Visual Studio 2012 ships out of the box with 2 color themes, Light and Dark. Many users have complained the Light theme is too gray, depressing and ugly, some went as far as to claim they’d commit suicide if they’d be forced to look a whole day to this UI.
Personally I think that’s an exaggeration. However, while I absolutely like the Dark theme, and I could use the Light theme without problems, sometimes I’d prefer a bit more color.
For Visual Studio 2012 Professional/Premium/Ultimate there is a free Visual Studio 2012 Color Theme Editor extension that Matt Johnson wrote. It adds a couple color themes such as Red, Green, Blue, Purple, Tan, Dark with Light editor, Light with Dark editor. It also allows creating new themes, editing colors, etc.
Unfortunately, the extension is not available for Express editions of Visual Studio (and usually Express editions don’t allow loading extensions). It seems like on Express you’d be forced to use only the Light/Dark themes… Well, that’s not true!
Below I’ll tell you how to install the color themes on a Visual Studio 2012 Express, and I’ll exemplify with the newly released Visual Studio Express for Windows Desktop.
1) First, download the zip file http://www.alinconstantin.net/download/VS2012Themes.zip – it contains the 7 pkgdef files defining the colors of the default themes from Matt’s extension.

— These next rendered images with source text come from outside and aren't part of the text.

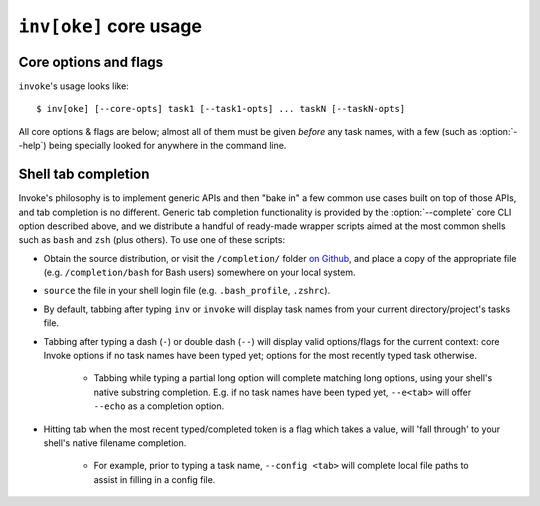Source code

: .. _inv:

========================
``inv[oke]`` core usage 
========================

.. seealso::
    This page documents ``invoke``'s core arguments, options and behavior. For
    details on invoking user-specified tasks, see
    :doc:`/concepts/invoking-tasks`.


Core options and flags
======================

``invoke``'s usage looks like::

    $ inv[oke] [--core-opts] task1 [--task1-opts] ... taskN [--taskN-opts]

All core options & flags are below; almost all of them must be given *before*
any task names, with a few (such as :option:`--help`) being specially looked
for anywhere in the command line.

.. option:: --complete

    Print (line-separated) valid tab-completion options for an Invoke command
    line given as the 'remainder' (i.e. after a ``--``). Used for building
    :ref:`shell completion scripts <tab-completion>`.

    For example, when the local tasks tree contains tasks named ``foo`` and
    ``bar``, and when ``foo`` takes flags ``--foo-arg`` and ``--foo-arg-2``,
    you might use it like this::

        # Empty input: just task names
        $ inv --complete --
        foo
        bar

        # Input not ending with a dash: task names still
        $ inv --complete -- foo --foo-arg
        foo
        bar

        # Input ending with a dash: current context's flag names
        $ inv --complete -- foo -
        --foo-arg
        --foo-arg-2

    For detailed examples of how to use this option, see the bundled completion
    scripts stored in ``completion/`` in the source distribution.

.. option:: --hide=STRING

    Set default value of run()'s 'hide' kwarg.

.. option:: --no-dedupe

    Disable task deduplication.

.. option:: -c STRING, --collection=STRING

    Specify collection name to load.

.. option:: -d, --debug

    Enable debug output.

.. option:: -e, --echo

    Echo executed commands before running.

.. option:: -f, --config

    Specify a :ref:`runtime configuration file <config-hierarchy>` to load.

.. option:: -h STRING, --help=STRING

    When given without any task names, displays core help; when given with a
    task name (may come before *or* after the task name) displays help for that
    particular task.

.. option:: -l, --list=STRING

    List available tasks. Shows all tasks by default; may give an explicit
    namespace to 'root' the displayed task tree to only that namespace. (This
    argument may contain periods, as with task names, so it's possible to show
    only a small, deep portion of the overall tree if desired.)

.. option:: -D, --list-depth=INT

    Limit :option:`--list` display to the specified number of levels, e.g.
    ``--list-depth 1`` to show only top-level tasks and namespaces.

    If an argument is given to ``--list``, then this depth is relative; so
    ``--list build --list-depth 1`` shows everything at the top level of the
    ``build`` subtree.

    Default behavior if this is not given is to show all levels of the entire
    task tree.

.. option:: -F, --list-format=STRING

    Change the format used to display the output of :option:`--list`; may be
    one of:

    - ``flat`` (the default): single, flat vertical list with dotted task
      names.
    - ``nested``: a nested (4-space indented) vertical list, where each level
      implicitly includes its parent (with leading dots as a strong visual clue
      that these are still subcollection tasks.)
    - ``json``: intended for consumption by scripts or other programs, this
      format emits JSON representing the task tree, with each 'node' in the
      tree (the outermost document being the root node, and thus a JSON object)
      consisting of the following keys:

      - ``name``: String name of collection; for the root collection this is
        typically the module name, so unless you're supplying alternate
        collection name to the load process, it's usually ``"tasks"`` (from
        ``tasks.py``.)
      - ``help``: First line of collection's docstring, if it came from a
        module; null otherwise (or if module lacked a docstring.)
      - ``tasks``: Immediate children of this collection; an array of objects
        of the following form:

        - ``name``: Task's local name within its collection (i.e. not the full
          dotted path you might see with the ``flat`` format; reconstructing
          that path is left up to the consumer.)
        - ``help``: First line of task's docstring, or null if it had none.
        - ``aliases``: An array of string aliases for this task.

      - ``default``: String naming which task within this collection, if any,
        is the default task. Is null if no task is the default.
      - ``collections``: An array of any sub-collections within this
        collection, members of which which will have the same structure as this
        outermost document, recursively.

      The JSON emitted is not pretty-printed, but does end with a trailing
      newline.

.. option:: -p, --pty

    Use a pty when executing shell commands.

.. option:: -r STRING, --search-root=STRING

    Change root directory used for finding task modules.

.. option:: -V, --version

    Show version and exit.

.. option:: -w, --warn-only

    Warn, instead of failing, when shell commands fail.


.. _tab-completion:

Shell tab completion
====================

Invoke's philosophy is to implement generic APIs and then "bake in" a few
common use cases built on top of those APIs, and tab completion is no
different. Generic tab completion functionality is provided by the
:option:`--complete` core CLI option described above, and we distribute a
handful of ready-made wrapper scripts aimed at the most common shells such as
``bash`` and ``zsh`` (plus others). To use one of these scripts:

* Obtain the source distribution, or visit the ``/completion/`` folder `on Github
  <https://github.com/pyinvoke/invoke/blob/master/completion/>`_, and place a
  copy of the appropriate file (e.g. ``/completion/bash`` for Bash users)
  somewhere on your local system.
* ``source`` the file in your shell login file (e.g. ``.bash_profile``,
  ``.zshrc``).
* By default, tabbing after typing ``inv`` or ``invoke`` will display task
  names from your current directory/project's tasks file.
* Tabbing after typing a dash (``-``) or double dash (``--``) will display
  valid options/flags for the current context: core Invoke options if no task
  names have been typed yet; options for the most recently typed task
  otherwise.

    * Tabbing while typing a partial long option will complete matching long
      options, using your shell's native substring completion. E.g. if no task
      names have been typed yet, ``--e<tab>`` will offer ``--echo`` as a
      completion option.

* Hitting tab when the most recent typed/completed token is a flag which takes
  a value, will 'fall through' to your shell's native filename completion.

    * For example, prior to typing a task name, ``--config <tab>`` will
      complete local file paths to assist in filling in a config file.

2) Now, create a folder under "%ProgramFiles%\Microsoft Visual Studio 11.0\Common7\IDE\WDExpressExtensions”, and lets name it “Themes”. Unpack the zip file in that folder.
3) Open a ‘Developer Command Prompt for VS2012” window. In the command line, type “wdexpress.exe /updateconfiguration”. This will make Visual Studio to read the pkgdef files on next restart, and import the color themes into registry.
4) Launch Visual Studio Express, and now you should be able to see the new themes and switch them in Tools/Options dialog, Environment/General tab
Should someone with a VS Professional/Ultimate install use Matt’s extension to create/edit a custom theme that you want to use on Express, that’s also possible. On the machine with the VS install look under ‘%LocalAppData%\Microsoft\VisualStudio\11.0\Extensions’ folder. There should be some subfolders with random names, and one of them will contain a Colors.pkgdef file containing the theme of interest (open it with notepad and you should see in the beginning the theme’s name to confirm). Copy that file in the WDExpressExtensions\Themes folder, rename it to give it a more appropriate name (repeat steps 2-4), and you should be able to use the new custom theme.